Les Piliers de la Terre
On n’avait pas demandé à Philip de se soumettre à une élection, et cela
signifiait qu’il ne pouvait pas compter sur la bonne volonté des moines. Il lui
faudrait soigneusement tâter le terrain, bien se renseigner sur les problèmes
qui se posaient avant de pouvoir décider de la meilleure solution à leur
apporter. Il lui faudrait gagner le respect et la confiance des moines, surtout
ceux qui étaient plus âgés que lui et qui pourraient lui en vouloir de sa
position.
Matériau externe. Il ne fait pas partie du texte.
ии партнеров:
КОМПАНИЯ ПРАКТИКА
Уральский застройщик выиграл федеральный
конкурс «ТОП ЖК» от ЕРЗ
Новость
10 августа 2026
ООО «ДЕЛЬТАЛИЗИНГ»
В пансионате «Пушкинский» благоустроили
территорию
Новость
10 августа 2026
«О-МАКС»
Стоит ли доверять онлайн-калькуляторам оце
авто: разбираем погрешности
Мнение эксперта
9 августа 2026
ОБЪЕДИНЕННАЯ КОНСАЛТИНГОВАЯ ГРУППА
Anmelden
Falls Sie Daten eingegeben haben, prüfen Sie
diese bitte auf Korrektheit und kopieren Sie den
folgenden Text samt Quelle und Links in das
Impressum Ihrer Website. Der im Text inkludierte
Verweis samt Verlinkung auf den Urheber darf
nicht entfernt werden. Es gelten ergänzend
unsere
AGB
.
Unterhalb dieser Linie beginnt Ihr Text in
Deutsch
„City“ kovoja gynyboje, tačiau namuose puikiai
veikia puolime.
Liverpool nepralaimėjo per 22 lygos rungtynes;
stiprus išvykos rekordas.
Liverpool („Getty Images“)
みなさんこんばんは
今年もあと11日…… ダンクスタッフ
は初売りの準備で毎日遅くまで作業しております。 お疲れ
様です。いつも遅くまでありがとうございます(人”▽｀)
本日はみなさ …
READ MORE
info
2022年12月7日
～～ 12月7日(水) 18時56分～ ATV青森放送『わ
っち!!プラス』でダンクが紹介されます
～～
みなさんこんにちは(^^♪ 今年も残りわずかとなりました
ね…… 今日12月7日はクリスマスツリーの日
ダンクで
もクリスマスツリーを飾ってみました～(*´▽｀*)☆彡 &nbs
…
Puis, une fois sa science faite et son autorité assurée, il prendrait
des mesures énergiques.
Les choses
ne se passèrent pas ainsi.
La lumière
déclinait, le second jour, lorsqu’il arrêta son poney à la lisière d’une
clairière pour inspecter sa nouvelle résidence. Il n’y avait en ce temps-là
qu’une seule construction de pierre, la chapelle. L’année suivante Philip
ferait construire en dur le nouveau dortoir. Les autres bâtiments de bois
paraissaient délabrés. Philip s’irrita : tout ce que faisaient les moines était
censé durer et cela valait pour les porcheries aussi bien que pour les
cathédrales. En regardant autour de lui, il enregistra des nouvelles preuves du
laxisme qui l’avait choqué à Kingsbridge : Pas de clôture, le foin
débordait par la porte de la grange et un tas de fumier auprès de l’étang à
poissons. Il sentit son visage se tendre de colère : « Du
calme », se dit-il. Tout d’abord il ne vit personne ; bien sûr,
c’était l’heure des vêpres et les moines devaient être à la chapelle. Il effleura
de sa cravache le flanc du poney et traversa la clairière jusqu’à la cabane qui
semblait faire office d’écurie. Un jeune homme, de la paille dans les cheveux
et l’air absent, passa la tête par-dessus la porte et regarda Philip avec
surprise.
« Comment
t’appelles-tu ? » dit Philip, avant d’ajouter un peu
timidement : « Mon fils.
— On
m’appelle Johnny Huit Pence », répondit le jeune homme. Philip mit pied à
terre et lui tendit les rênes : « Viens, Johnny Huit Pence, tu peux
desseller mon cheval.
— Oui,
mon père. » Le garçon passa les rênes autour d’une barrière et s’éloigna.
« Où
vas-tu ? demanda sèchement Philip.
— Annoncer
aux frères qu’un étranger est ici.
— Johnny,
il faut pratiquer l’obéissance. Desselle mon cheval. Je dirai moi-même aux
frères que je suis ici.
— Bien,
mon père. » L’air effrayé, Johnny se mit à l’ouvrage. Philip regarda
autour de lui. Au milieu de la clairière se dressait un long bâtiment, comme
une grande halle. A côté se trouvait une petite construction ronde avec de la
fumée qui s’élevait d’un trou dans le toit. Sans doute était-ce la cuisine. Il
décida d’aller voir ce qu’il y avait pour souper. Dans les monastères stricts
on ne servait qu’un seul repas par jour, le dîner à midi, mais il ne s’agissait
évidemment pas à l’évidence d’un établissement très strict et il y aurait un
léger souper après les vêpres, du pain avec du fromage ou des poissons salés,
ou peut-être une écuelle de bouillon d’orge préparé avec des herbes. Mais, en
approchant de la cuisine, Philip huma l’arôme reconnaissable et appétissant de
la viande en train de rôtir. Il s’arrêta, fronçant les sourcils, puis entra.
Deux
moines et un jeune garçon étaient assis autour du foyer central. L’un des
moines passa une cruche à l’autre qui but une gorgée. Le garçon tournait une
broche sur laquelle dorait un petit cochon.
Ils
levèrent les yeux d’un air surpris quand Philip approcha. Sans un mot, il prit
la cruche des mains du moine et la flaira. Puis il dit : « Pourquoi
bois-tu du vin ?
— Parce
que cela me réchauffe le cœur, étranger, dit le moine. Tiens… bois donc un
coup. »
On ne les
avait manifestement pas prévenus de l’arrivée prochaine de leur nouveau prieur.
Il était tout aussi évident qu’ils ne craignaient pas davantage de voir un
moine de passage rapporter leur conduite à Kingsbridge. Malgré son envie de
casser la cruche de vin sur la tête de l’homme, Philip prit une profonde
inspiration et dit avec douceur : « Les enfants des pauvres ont faim
pour nous fournir de la viande et de la boisson, dit-il, le vin est fait pour
la gloire de Dieu et non pas pour nous réchauffer le cœur. Plus de vin pour toi
ce soir. » Il tourna les talons, partant avec la cruche.